- Work to complete: Copy out the lines of the listing word for word, from its first line through the line containing "Pozorovanie zmien v", with both of those lines included.

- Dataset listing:
# # # #

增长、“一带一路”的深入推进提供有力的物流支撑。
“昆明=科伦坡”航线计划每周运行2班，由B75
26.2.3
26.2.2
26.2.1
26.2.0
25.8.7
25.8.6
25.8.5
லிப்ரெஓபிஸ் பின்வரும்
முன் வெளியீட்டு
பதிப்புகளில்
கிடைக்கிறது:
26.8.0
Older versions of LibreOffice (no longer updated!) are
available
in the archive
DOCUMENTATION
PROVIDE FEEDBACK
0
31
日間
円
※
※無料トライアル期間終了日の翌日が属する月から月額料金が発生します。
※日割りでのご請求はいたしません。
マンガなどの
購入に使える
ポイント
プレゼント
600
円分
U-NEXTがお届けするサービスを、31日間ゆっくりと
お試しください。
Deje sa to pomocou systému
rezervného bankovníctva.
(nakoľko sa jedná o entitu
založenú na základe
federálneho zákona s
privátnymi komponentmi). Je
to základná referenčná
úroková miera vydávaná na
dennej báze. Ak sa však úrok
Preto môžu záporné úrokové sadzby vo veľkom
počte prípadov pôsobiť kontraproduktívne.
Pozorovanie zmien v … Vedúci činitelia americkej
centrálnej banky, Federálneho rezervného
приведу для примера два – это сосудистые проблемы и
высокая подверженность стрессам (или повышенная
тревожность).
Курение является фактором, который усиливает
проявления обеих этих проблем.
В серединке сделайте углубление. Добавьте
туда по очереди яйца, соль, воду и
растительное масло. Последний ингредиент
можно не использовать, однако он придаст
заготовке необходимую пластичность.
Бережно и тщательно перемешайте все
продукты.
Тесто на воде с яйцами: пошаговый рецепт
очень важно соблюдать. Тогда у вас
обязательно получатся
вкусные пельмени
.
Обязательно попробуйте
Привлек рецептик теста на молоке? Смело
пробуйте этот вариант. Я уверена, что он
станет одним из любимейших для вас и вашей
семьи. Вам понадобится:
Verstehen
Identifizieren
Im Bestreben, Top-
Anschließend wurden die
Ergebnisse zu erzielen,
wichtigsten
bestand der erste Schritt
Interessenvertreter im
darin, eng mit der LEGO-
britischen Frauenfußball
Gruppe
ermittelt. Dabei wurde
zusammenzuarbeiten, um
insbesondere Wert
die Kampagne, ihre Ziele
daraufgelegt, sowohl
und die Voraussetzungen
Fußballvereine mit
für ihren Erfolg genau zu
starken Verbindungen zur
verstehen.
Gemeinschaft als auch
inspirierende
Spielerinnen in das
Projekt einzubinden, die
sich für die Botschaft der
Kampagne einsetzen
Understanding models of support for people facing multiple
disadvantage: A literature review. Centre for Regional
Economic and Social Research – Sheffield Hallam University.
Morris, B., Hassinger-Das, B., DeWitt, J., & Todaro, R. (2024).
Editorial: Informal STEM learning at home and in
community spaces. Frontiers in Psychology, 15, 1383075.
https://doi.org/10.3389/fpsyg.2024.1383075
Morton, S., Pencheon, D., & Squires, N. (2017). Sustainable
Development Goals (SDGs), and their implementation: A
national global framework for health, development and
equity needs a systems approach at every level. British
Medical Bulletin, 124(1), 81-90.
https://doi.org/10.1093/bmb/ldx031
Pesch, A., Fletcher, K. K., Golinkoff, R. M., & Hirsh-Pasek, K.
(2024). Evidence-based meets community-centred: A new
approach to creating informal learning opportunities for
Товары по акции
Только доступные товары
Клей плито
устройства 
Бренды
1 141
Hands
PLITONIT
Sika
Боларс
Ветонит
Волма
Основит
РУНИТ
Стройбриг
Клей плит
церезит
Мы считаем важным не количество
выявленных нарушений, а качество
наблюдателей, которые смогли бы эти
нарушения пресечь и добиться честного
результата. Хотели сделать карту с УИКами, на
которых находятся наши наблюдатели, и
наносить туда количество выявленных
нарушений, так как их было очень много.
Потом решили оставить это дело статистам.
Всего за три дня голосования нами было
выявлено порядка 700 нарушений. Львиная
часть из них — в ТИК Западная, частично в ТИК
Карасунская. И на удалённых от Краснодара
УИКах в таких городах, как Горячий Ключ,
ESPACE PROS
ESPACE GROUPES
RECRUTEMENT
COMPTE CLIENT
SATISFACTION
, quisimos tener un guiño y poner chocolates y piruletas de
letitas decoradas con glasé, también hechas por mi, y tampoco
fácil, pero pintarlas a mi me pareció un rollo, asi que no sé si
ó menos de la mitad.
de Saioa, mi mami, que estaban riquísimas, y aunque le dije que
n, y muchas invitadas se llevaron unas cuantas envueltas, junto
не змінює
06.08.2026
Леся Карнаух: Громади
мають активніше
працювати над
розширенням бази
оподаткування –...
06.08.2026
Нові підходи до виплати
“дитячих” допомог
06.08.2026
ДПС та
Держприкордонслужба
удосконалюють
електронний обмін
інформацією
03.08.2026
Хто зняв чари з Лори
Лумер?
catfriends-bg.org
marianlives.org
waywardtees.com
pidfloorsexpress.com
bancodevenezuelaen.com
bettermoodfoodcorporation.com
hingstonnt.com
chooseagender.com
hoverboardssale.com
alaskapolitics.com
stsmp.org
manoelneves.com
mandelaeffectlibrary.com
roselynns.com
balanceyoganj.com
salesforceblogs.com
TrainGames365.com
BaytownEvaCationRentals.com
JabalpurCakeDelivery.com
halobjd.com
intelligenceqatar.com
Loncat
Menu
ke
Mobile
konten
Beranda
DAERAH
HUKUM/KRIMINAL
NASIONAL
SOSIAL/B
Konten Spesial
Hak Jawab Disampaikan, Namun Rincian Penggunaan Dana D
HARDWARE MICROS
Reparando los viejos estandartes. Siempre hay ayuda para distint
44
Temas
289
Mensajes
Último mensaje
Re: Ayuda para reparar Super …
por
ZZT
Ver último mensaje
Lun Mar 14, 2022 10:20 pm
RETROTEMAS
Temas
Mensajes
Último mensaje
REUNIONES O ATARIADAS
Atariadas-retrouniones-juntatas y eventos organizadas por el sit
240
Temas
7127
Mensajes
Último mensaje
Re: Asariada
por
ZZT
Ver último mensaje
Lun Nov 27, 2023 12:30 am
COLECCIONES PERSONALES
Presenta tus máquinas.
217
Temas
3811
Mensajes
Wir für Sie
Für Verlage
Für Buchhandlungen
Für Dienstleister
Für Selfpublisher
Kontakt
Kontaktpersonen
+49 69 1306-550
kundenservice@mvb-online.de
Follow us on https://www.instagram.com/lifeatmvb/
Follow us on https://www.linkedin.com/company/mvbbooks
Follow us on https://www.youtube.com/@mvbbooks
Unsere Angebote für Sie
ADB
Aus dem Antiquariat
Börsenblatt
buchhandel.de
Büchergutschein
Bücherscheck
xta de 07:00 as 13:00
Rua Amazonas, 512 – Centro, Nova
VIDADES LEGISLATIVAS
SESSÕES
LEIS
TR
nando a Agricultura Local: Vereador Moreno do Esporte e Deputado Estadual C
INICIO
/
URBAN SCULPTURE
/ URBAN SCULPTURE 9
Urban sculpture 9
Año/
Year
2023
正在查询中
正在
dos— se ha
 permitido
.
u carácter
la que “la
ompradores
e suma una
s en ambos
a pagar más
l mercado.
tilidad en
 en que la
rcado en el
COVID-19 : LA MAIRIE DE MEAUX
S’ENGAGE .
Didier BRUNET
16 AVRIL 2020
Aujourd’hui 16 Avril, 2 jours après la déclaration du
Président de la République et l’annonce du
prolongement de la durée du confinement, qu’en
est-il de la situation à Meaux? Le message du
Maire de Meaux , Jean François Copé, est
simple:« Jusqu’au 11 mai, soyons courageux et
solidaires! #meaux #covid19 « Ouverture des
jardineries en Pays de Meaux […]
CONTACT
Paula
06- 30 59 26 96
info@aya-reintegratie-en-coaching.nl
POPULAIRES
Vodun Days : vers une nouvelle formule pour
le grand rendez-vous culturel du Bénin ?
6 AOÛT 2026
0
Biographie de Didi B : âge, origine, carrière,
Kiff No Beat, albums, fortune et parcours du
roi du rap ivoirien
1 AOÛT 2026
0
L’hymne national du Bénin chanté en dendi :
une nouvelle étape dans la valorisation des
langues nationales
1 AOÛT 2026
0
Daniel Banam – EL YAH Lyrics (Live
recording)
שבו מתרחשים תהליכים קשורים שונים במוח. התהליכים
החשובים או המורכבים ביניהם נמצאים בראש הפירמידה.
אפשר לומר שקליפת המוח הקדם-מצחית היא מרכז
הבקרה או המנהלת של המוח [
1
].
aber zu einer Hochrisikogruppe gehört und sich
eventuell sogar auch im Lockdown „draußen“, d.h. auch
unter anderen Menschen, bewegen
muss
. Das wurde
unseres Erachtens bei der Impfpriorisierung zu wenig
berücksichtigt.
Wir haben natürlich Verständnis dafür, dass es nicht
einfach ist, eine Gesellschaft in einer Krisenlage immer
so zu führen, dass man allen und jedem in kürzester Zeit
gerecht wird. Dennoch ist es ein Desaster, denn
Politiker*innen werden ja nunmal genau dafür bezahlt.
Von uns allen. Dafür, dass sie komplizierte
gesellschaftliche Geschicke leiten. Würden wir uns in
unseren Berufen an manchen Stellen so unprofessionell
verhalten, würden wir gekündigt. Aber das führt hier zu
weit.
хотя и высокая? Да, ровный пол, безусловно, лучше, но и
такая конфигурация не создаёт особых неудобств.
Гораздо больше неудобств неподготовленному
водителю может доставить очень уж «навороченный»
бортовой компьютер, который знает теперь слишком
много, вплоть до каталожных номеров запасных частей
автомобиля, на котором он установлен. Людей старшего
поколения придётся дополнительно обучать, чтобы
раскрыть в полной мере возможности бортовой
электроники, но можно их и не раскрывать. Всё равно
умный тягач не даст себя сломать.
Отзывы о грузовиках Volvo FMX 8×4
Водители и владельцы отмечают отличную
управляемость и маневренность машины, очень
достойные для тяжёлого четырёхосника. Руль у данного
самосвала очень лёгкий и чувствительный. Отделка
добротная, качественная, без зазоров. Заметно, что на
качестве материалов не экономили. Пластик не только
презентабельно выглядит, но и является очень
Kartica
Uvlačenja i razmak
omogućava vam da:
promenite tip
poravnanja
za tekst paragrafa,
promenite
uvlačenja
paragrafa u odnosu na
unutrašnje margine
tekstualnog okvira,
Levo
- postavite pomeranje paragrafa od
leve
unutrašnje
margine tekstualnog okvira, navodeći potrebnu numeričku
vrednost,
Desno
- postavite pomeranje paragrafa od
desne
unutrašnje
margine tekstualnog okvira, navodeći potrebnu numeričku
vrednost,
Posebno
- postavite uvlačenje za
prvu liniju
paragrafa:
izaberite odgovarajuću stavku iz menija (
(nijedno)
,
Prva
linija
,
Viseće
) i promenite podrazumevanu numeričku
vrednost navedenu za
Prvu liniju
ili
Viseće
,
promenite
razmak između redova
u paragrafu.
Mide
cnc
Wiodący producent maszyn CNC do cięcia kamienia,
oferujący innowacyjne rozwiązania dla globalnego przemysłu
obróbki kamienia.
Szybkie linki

# # # #

- Written answer:
增长、“一带一路”的深入推进提供有力的物流支撑。
“昆明=科伦坡”航线计划每周运行2班，由B75
26.2.3
26.2.2
26.2.1
26.2.0
25.8.7
25.8.6
25.8.5
லிப்ரெஓபிஸ் பின்வரும்
முன் வெளியீட்டு
பதிப்புகளில்
கிடைக்கிறது:
26.8.0
Older versions of LibreOffice (no longer updated!) are
available
in the archive
DOCUMENTATION
PROVIDE FEEDBACK
0
31
日間
円
※
※無料トライアル期間終了日の翌日が属する月から月額料金が発生します。
※日割りでのご請求はいたしません。
マンガなどの
購入に使える
ポイント
プレゼント
600
円分
U-NEXTがお届けするサービスを、31日間ゆっくりと
お試しください。
Deje sa to pomocou systému
rezervného bankovníctva.
(nakoľko sa jedná o entitu
založenú na základe
federálneho zákona s
privátnymi komponentmi). Je
to základná referenčná
úroková miera vydávaná na
dennej báze. Ak sa však úrok
Preto môžu záporné úrokové sadzby vo veľkom
počte prípadov pôsobiť kontraproduktívne.
Pozorovanie zmien v … Vedúci činitelia americkej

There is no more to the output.